I knew how to be desired, what to say or how to act to get someone into bed, how to participate in the low-effort choreography that is modern dating. I could play the part. And it worked perfectly for me because intimacy? The kind where you’re actually seen? That felt far more exposing than taking your clothes off.
So I stayed where it was easier. Where I could feel something without risking too much of myself.
But doing “the work” has a way of gently (and sometimes not so gently) undoing you. And somewhere along the way, intimacy stopped feeling like something to avoid… and started to feel like something I couldn’t live without.
Sex at its core, is vulnerable. Not just physically, but emotionally. It asks for presence, for attunement, for honesty. The kind of sex that lingers, that feels expansive rather than performative, is built on something deeper. It requires a sense of being safe, of being seen or understood, of being able to say this feels good, this doesn’t, stay here a little longer. And that kind of vulnerability and honesty doesn’t exist without intimacy.
In exploring intimacy, I thought I understood its different languages. The softness of physical intimacy, where bodies are draped together, hands tracing absent-minded patterns, soft kisses. The tenderness of emotional intimacy. In sharing your inner world, your fears, your quiet thoughts laying in the blissful space of aftercare or pillowtalk.
But what has caught me off guard was intellectual intimacy. The kind where conversation becomes its own kind of closeness. Where you lose track of time because you’re circling ideas, pulling them apart, putting them back together again. Where curiosity replaces performance. Where you’re not trying to impress, just to understand — and to be understood in return.
For me, intellectual intimacy is everything. It’s the spark. The pull. The thing that makes me lean in.
It’s in the way someone asks a question and actually waits for the answer. In the way a conversation deepens instead of drifting into the safety of small talk. It’s sharing your values, your contradictions, your half-formed thoughts, and having them held with care, not dismissed or rushed past.
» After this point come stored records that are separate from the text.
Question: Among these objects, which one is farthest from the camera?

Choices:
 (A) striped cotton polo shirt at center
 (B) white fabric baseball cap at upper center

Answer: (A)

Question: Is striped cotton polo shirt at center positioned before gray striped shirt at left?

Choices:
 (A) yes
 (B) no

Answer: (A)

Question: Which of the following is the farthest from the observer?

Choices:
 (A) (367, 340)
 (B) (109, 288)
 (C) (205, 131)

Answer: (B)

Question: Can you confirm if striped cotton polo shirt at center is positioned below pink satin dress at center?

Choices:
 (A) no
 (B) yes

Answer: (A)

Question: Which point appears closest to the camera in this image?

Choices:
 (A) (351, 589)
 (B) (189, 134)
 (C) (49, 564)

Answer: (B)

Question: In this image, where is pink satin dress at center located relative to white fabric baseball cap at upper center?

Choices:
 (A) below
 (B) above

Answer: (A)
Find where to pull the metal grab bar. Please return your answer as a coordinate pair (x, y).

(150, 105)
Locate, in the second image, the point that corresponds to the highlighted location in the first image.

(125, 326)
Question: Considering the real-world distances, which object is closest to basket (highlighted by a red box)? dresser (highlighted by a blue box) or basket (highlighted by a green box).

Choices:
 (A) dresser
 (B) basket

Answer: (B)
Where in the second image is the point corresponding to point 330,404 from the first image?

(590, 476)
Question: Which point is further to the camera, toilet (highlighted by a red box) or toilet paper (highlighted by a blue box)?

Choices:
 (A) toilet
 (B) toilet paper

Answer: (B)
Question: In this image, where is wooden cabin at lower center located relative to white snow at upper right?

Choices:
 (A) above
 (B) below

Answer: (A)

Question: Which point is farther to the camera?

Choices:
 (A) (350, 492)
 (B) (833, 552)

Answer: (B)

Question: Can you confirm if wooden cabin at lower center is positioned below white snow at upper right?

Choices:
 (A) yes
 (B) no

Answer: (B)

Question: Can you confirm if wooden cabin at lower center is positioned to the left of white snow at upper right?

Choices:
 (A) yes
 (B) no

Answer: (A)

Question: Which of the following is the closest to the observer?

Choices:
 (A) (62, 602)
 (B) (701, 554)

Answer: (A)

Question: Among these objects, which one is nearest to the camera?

It’s not about agreeing. If anything, it’s often more alive in the differences, in the why behind someone’s perspective. It’s the energy of a conversation that leaves you feeling expanded, like something in you has stretched open just a little wider.
There’s something deeply vulnerable about being known in this way. To let someone into your mind, your beliefs, your questions, the way you make sense of the world — without the armour of detachment. To trust that your thoughts will be met with curiosity rather than indifference.
It's got me thinking that maybe that’s why modern dating feels so shallow. Because intellectual intimacy cannot exist where there is no effort. It can’t grow in half-replies, in delayed responses, in conversations that never quite land anywhere. It requires presence. Intention. A willingness to stay.
You can’t build something meaningful with someone who treats connection as disposable.
And I think that’s the shift for me. No longer making excuses for the absence of effort. No longer trying to stretch something shallow into something deep.
Because intimacy — real intimacy — asks for intention.
Intentional dating isn’t about rigid rules or overthinking every move. It’s about clarity. About knowing that connection is something you participate in creating. It’s in how you show up, how you listen, how you respond. It’s in choosing to engage rather than hover at the surface.
And when it comes to intellectual intimacy… I don’t want surface-level anymore.
I want conversations that feel like a slow unraveling. I want to be met, challenged, expanded. I want to leave an interaction feeling a little more awake than I was before it.
I want the kind of connection that lives in the mind just as much as the body.
The kind I can’t quite shake.
The kind I don’t want to live without.